§ **Given instruction**
Copy out every one of the lines below, keeping each word, letter, and punctuation mark unchanged.

Excerpt from a dataset
##########

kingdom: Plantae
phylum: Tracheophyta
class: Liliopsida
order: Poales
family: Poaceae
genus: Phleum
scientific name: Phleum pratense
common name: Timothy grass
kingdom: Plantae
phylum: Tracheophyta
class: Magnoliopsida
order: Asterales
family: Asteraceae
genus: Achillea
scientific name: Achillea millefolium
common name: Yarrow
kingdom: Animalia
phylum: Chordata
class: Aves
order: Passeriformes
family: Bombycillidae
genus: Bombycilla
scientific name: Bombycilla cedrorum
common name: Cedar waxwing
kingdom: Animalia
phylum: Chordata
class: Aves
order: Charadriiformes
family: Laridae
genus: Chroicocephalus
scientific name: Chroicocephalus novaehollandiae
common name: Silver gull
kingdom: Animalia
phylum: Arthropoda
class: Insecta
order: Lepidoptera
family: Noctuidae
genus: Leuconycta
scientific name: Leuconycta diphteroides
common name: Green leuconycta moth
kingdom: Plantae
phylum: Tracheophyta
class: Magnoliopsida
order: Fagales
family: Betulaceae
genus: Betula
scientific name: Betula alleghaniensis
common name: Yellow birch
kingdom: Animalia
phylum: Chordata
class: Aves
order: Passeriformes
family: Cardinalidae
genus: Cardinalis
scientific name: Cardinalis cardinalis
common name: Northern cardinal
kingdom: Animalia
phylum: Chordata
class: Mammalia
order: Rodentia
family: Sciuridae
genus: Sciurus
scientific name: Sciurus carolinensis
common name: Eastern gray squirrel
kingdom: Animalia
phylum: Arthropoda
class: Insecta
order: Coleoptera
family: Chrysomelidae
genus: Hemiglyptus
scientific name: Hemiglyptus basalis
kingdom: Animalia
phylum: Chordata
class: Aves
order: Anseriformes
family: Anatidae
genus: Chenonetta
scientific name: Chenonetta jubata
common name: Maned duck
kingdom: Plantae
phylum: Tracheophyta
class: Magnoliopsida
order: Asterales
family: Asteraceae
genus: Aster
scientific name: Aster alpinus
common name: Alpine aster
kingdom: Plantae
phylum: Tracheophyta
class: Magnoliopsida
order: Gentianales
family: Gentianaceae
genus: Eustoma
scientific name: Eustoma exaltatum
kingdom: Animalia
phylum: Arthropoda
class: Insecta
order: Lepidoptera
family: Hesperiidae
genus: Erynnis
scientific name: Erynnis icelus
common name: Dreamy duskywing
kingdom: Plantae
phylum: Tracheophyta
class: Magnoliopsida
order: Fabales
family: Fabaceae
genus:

##########

§ **Written reply**
kingdom: Plantae
phylum: Tracheophyta
class: Liliopsida
order: Poales
family: Poaceae
genus: Phleum
scientific name: Phleum pratense
common name: Timothy grass
kingdom: Plantae
phylum: Tracheophyta
class: Magnoliopsida
order: Asterales
family: Asteraceae
genus: Achillea
scientific name: Achillea millefolium
common name: Yarrow
kingdom: Animalia
phylum: Chordata
class: Aves
order: Passeriformes
family: Bombycillidae
genus: Bombycilla
scientific name: Bombycilla cedrorum
common name: Cedar waxwing
kingdom: Animalia
phylum: Chordata
class: Aves
order: Charadriiformes
family: Laridae
genus: Chroicocephalus
scientific name: Chroicocephalus novaehollandiae
common name: Silver gull
kingdom: Animalia
phylum: Arthropoda
class: Insecta
order: Lepidoptera
family: Noctuidae
genus: Leuconycta
scientific name: Leuconycta diphteroides
common name: Green leuconycta moth
kingdom: Plantae
phylum: Tracheophyta
class: Magnoliopsida
order: Fagales
family: Betulaceae
genus: Betula
scientific name: Betula alleghaniensis
common name: Yellow birch
kingdom: Animalia
phylum: Chordata
class: Aves
order: Passeriformes
family: Cardinalidae
genus: Cardinalis
scientific name: Cardinalis cardinalis
common name: Northern cardinal
kingdom: Animalia
phylum: Chordata
class: Mammalia
order: Rodentia
family: Sciuridae
genus: Sciurus
scientific name: Sciurus carolinensis
common name: Eastern gray squirrel
kingdom: Animalia
phylum: Arthropoda
class: Insecta
order: Coleoptera
family: Chrysomelidae
genus: Hemiglyptus
scientific name: Hemiglyptus basalis
kingdom: Animalia
phylum: Chordata
class: Aves
order: Anseriformes
family: Anatidae
genus: Chenonetta
scientific name: Chenonetta jubata
common name: Maned duck
kingdom: Plantae
phylum: Tracheophyta
class: Magnoliopsida
order: Asterales
family: Asteraceae
genus: Aster
scientific name: Aster alpinus
common name: Alpine aster
kingdom: Plantae
phylum: Tracheophyta
class: Magnoliopsida
order: Gentianales
family: Gentianaceae
genus: Eustoma
scientific name: Eustoma exaltatum
kingdom: Animalia
phylum: Arthropoda
class: Insecta
order: Lepidoptera
family: Hesperiidae
genus: Erynnis
scientific name: Erynnis icelus
common name: Dreamy duskywing
kingdom: Plantae
phylum: Tracheophyta
class: Magnoliopsida
order: Fabales
family: Fabaceae
genus:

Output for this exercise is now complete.